The abbey seemed doomed. But the warrior nun stood defiantly.

“Virgin Mary,” she cried out, “the abbey and my life is dedicated to you. I call on you to save us!” She paused, then took in a deep breath so she could yell at the top of her voice. And what she said was very unorthodox: “Otherwise I will cast your sacred image into the water where it will perish!” This was blackmail! Blackmailing the mother of God was not part of church teaching!

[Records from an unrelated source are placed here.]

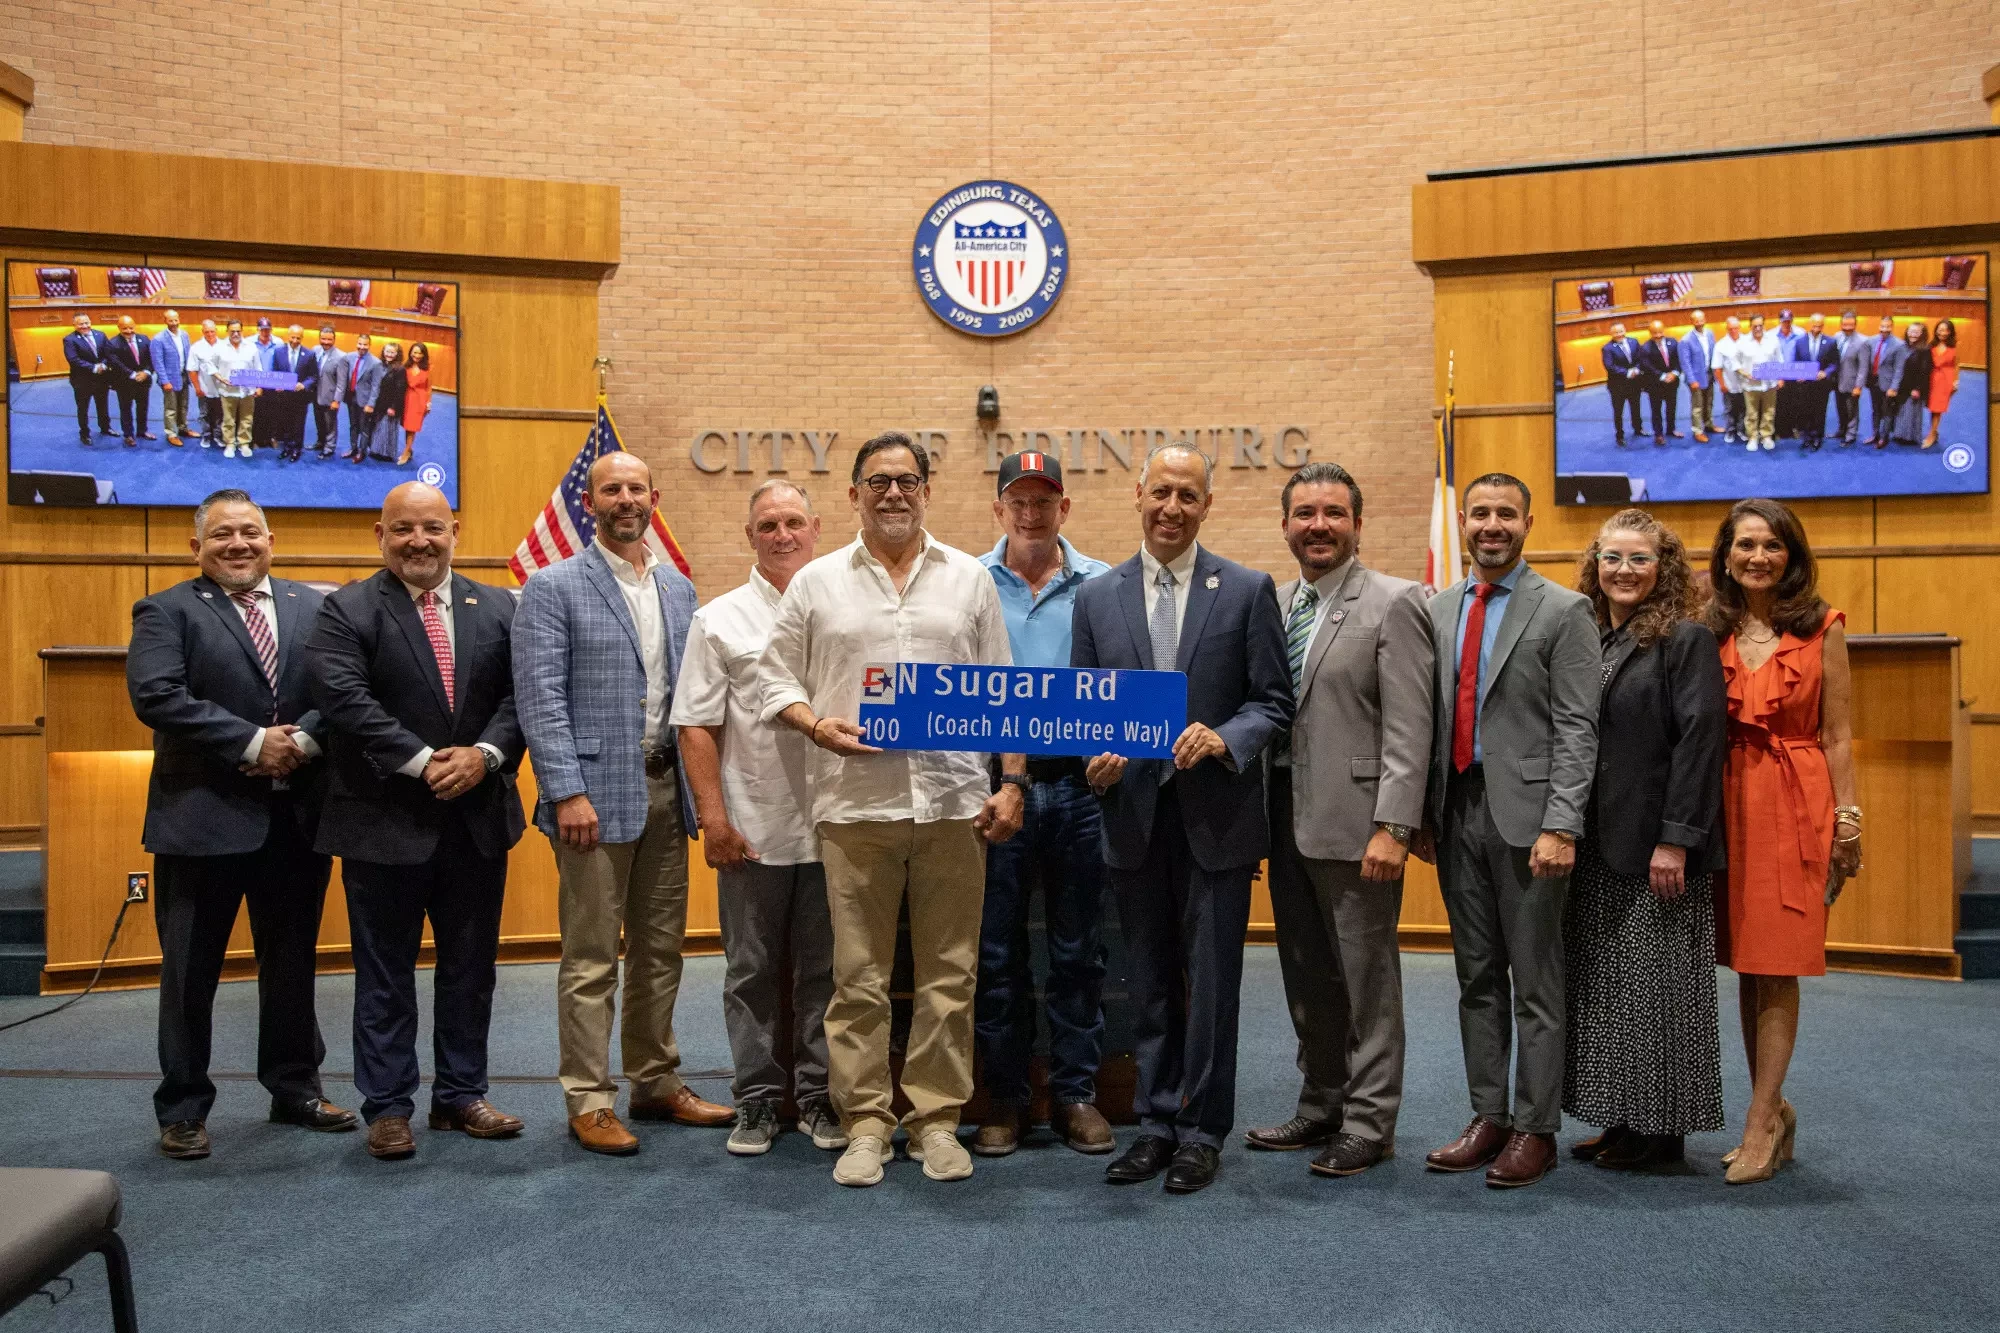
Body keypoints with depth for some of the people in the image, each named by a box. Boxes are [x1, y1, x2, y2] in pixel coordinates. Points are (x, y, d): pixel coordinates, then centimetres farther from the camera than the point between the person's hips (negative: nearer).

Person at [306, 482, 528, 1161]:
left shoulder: (497, 608, 7)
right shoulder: (346, 612, -3)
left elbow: (520, 695, 1)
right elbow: (346, 700, -16)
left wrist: (484, 754, -16)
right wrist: (423, 763, -21)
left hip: (478, 819, 4)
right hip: (385, 822, -3)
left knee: (470, 966, 13)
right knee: (385, 973, 7)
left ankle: (461, 1093, 26)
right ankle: (388, 1106, 19)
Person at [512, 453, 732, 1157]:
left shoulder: (678, 587, 13)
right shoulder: (554, 588, -4)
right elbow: (540, 698, -10)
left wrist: (699, 782, 8)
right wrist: (568, 793, -17)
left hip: (666, 788, 6)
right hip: (597, 792, -6)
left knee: (661, 948, 13)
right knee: (591, 958, 1)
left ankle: (656, 1081, 26)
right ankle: (589, 1101, 11)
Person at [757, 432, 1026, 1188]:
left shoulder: (970, 579, 11)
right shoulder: (817, 583, 8)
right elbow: (776, 673, 10)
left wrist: (1013, 783, 3)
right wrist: (817, 725, -9)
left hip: (953, 803, 1)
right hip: (856, 805, -1)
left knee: (949, 972, 6)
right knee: (859, 974, 4)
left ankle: (936, 1119, 18)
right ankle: (865, 1122, 16)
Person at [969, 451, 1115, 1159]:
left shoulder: (1102, 585, 5)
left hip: (1079, 786, 0)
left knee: (1079, 952, 8)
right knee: (997, 954, 6)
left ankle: (1076, 1094, 20)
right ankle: (1004, 1100, 18)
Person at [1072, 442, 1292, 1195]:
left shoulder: (1248, 591, 1)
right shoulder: (1096, 597, 8)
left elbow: (1274, 702, 0)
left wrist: (1223, 739, -18)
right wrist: (1094, 755, -10)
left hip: (1215, 815, -2)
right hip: (1133, 814, 3)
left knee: (1211, 979, 3)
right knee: (1149, 982, 12)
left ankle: (1202, 1131, 16)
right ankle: (1156, 1123, 23)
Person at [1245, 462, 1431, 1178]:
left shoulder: (1393, 603, -8)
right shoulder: (1271, 603, 11)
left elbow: (1408, 731, -13)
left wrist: (1392, 828, -18)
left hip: (1353, 821, -7)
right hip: (1284, 817, 7)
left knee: (1365, 976, 4)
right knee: (1306, 975, 16)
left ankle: (1368, 1124, 17)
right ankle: (1322, 1106, 31)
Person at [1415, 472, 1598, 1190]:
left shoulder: (1563, 611, -4)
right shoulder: (1438, 608, 12)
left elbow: (1576, 729, -9)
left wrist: (1561, 827, -17)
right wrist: (1423, 814, 8)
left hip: (1525, 815, -5)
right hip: (1456, 814, 5)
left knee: (1535, 983, 3)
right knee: (1477, 977, 13)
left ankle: (1536, 1129, 14)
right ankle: (1488, 1116, 23)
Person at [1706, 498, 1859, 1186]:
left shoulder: (1821, 629, 1)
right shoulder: (1710, 632, 7)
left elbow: (1838, 735, 1)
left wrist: (1848, 821, -4)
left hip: (1795, 803, -3)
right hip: (1726, 802, 3)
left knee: (1775, 968, -2)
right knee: (1745, 966, 9)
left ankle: (1759, 1123, 6)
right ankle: (1773, 1112, 22)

But suddenly, the wall of water that had threatened the abbey just dissipated. It slapped harmlessly on its walls and soon the flood began to withdraw, harmlessly sweeping over the feet of the warrior nun who still stood, holding the Virgin Mary to the heavens.

The abbey was saved!

The warrior nun wept and gave thanks, while her sisters fell to their knees, proclaiming a miracle. She carefully lowered the statue and walked back into the abbey. She put the statue back onto its plinth, and now she too fell to her knees in humble submission and thanks.

Legend gives this nun no name, so I have given her the title of warrior. Her bravery and the divine intervention it enlisted made the abbey all the more famous.

But this was not the last dramatic moment the abbey would witness. The next one that we know of was on July 7, 1548. It involved the fate of another Mary; Mary Queen of Scots. And this time we have a written record of it happening.

It was on this day that a great cavalcade of nobility arrived at the abbey to hold a parliament. The Abbey Bridge was built by this time and it is very likely that the procession crossed it. It must have been a truly impressive spectacle, as not only were Scottish nobility present, but a contingent of French. They were here to discuss the issue of Mary’s marriage to the French Dauphin.

The young Queen of Scots was only five years old, but her fate was sealed here on the banks of the Tyne, in the abbey that now leaves no trace. The Treaty of Haddington was agreed and the young queen set sail the following month for France.

The winds of the Reformation swept away both the reign of Mary and the nuns of Haddington Abbey. The last prioress signed over the abbey in 1567.

And so the ancient abbey fell into ruin, used as a quarry until nothing remained. But look carefully, and perhaps evidence of the abbey can still be seen. The stones embraced by the roots of the old sycamore, the masonry that forms part of the ruined old mill nearby, the walls of the nearby crumbling houses; they all may be originally part of the once proud Haddington Abbey.

And they have their own tales: one is of a ghost, one of a brutal murder. But now is not the time to tell these.

For this is the story of the abbey, and one final discovery awaits: its lost graveyard. I had read of it, and when I searched for it I couldn’t at first find it. But then my eye was drawn to a clump of trees on the fringe of where the abbey once stood. They stood on a small rise, untouched by the plough.

I entered and stood under the branches. The atmosphere told me I had found the lost graveyard. It seemed to be guarded by the ancient trees. Then I saw a solitary gravestone, half buried and half revealed. Then a grave slab, half buried in the ground.

I had found the probable resting place of Princess Ada and the Warrior Nun, and countless others whom history has left nameless and forgotten. It is a place of almost eerie atmosphere. Exactly how long it has been disused I’m not sure, but for many generations.

And so I returned to the sycamore and stood under its shade. It stands close to the river, the very place where, so many centuries ago, the warrior nun had defied the flood.

From that spot the river still curves is way and the view of the Abbey Bridge is quite magnificent. It is, without doubt, a medieval treasure of our county.

It stands as evidence to the remarkable lost history of this area. How many, I wondered, who go by this way know of the abbey, and its founder, Ada the Princess or the warrior nun and the lost graveyard. And of the great drama that sealed the fate of a young queen.

She was a mother to seven children, two of whom became kings of Scotland.